▶ [Given passage]
*-*-*
A Local Search for a Graph Correlation Clustering

                           Victor Il’ev1,2 and Anna Navrotskaya1,2
                               1
                                Sobolev Institute of Mathematics,
                       4 Acad. Koptyug Ave., 630090 Novosibirsk, Russia,
                                   2
                                     Omsk State University,
                             55a Mira Ave., 644077 Omsk, Russia
                               iljev@mail.ru, nawrocki@ya.ru


       Abstract. In the clustering problems one has to partition a given set of objects
       into some subsets (called clusters) taking into consideration only similarity of
       the objects. We consider a version of the clustering problem when the number
       of clusters does not exceed a positive integer k and the goal is to minimize
       the number of edges between clusters and the number of missing edges within
       clusters. This problem is NP-hard for any k ≥ 2. We propose a polynomial time
       k-approximation algorithm for this problem.
*-*-*
(Multi-view geometry records)
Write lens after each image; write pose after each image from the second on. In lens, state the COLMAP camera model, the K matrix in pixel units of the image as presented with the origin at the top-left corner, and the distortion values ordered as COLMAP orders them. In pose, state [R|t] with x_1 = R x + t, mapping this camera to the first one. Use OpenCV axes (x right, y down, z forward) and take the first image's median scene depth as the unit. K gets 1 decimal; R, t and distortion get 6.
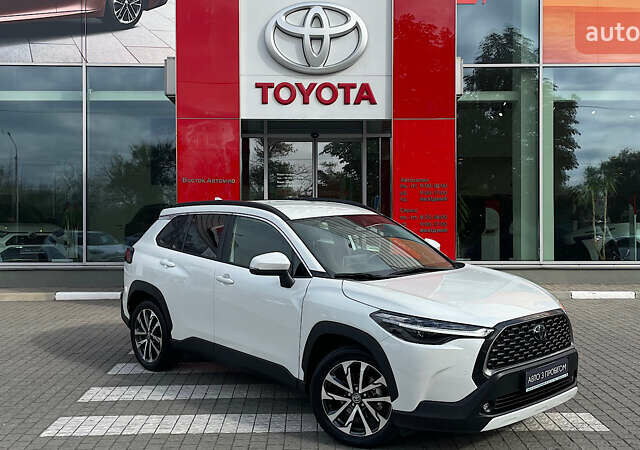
lens RADIAL K [[640.8, 0, 311.9], [0, 640.8, 225.4], [0, 0, 1]] dist [0.064068, -0.014171]
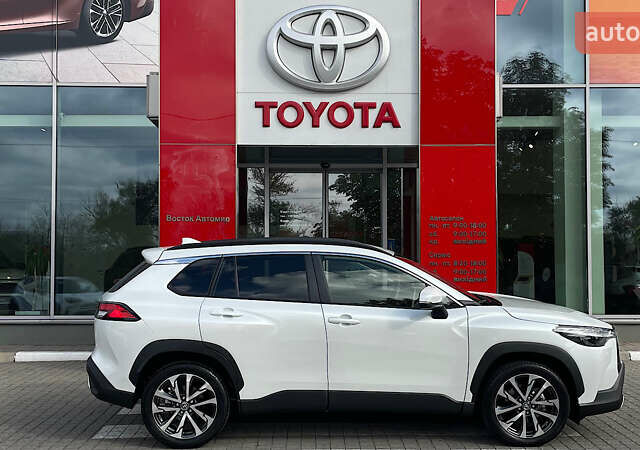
lens RADIAL K [[663.2, 0, 312.1], [0, 663.2, 249.5], [0, 0, 1]] dist [0.053406, -0.005724]
pose [[0.999997, 0.001053, 0.002017, -0.013919], [-0.000996, 0.999611, -0.027874, -0.005992], [-0.002045, 0.027872, 0.999609, 0.131844]]
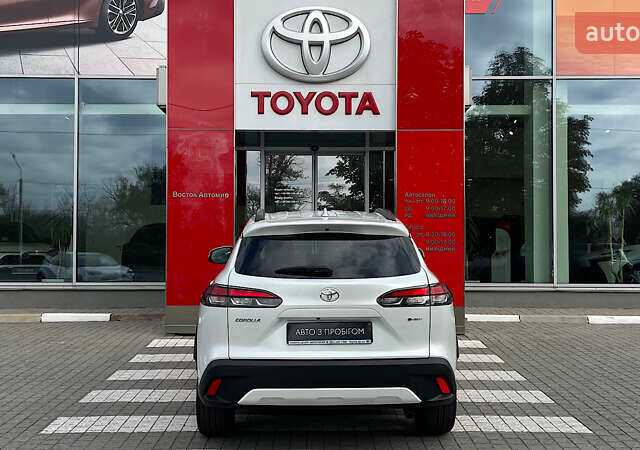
lens RADIAL K [[631.5, 0, 314.2], [0, 631.5, 239.1], [0, 0, 1]] dist [0.053547, -0.001161]
pose [[0.999898, 0.003781, -0.013775, 0.016615], [-0.004072, 0.999768, -0.021152, 0.012662], [0.013692, 0.021206, 0.999681, 0.070091]]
*-*-*
▶ [Directions] Copy the clustering abstract word for word, starting with "Abstract. In the" and going on through "for this problem.". Rely only on the clustering abstract for this work.

▶ [Written reply]
Abstract. In the clustering problems one has to partition a given set of objects
       into some subsets (called clusters) taking into consideration only similarity of
       the objects. We consider a version of the clustering problem when the number
       of clusters does not exceed a positive integer k and the goal is to minimize
       the number of edges between clusters and the number of missing edges within
       clusters. This problem is NP-hard for any k ≥ 2. We propose a polynomial time
       k-approximation algorithm for this problem.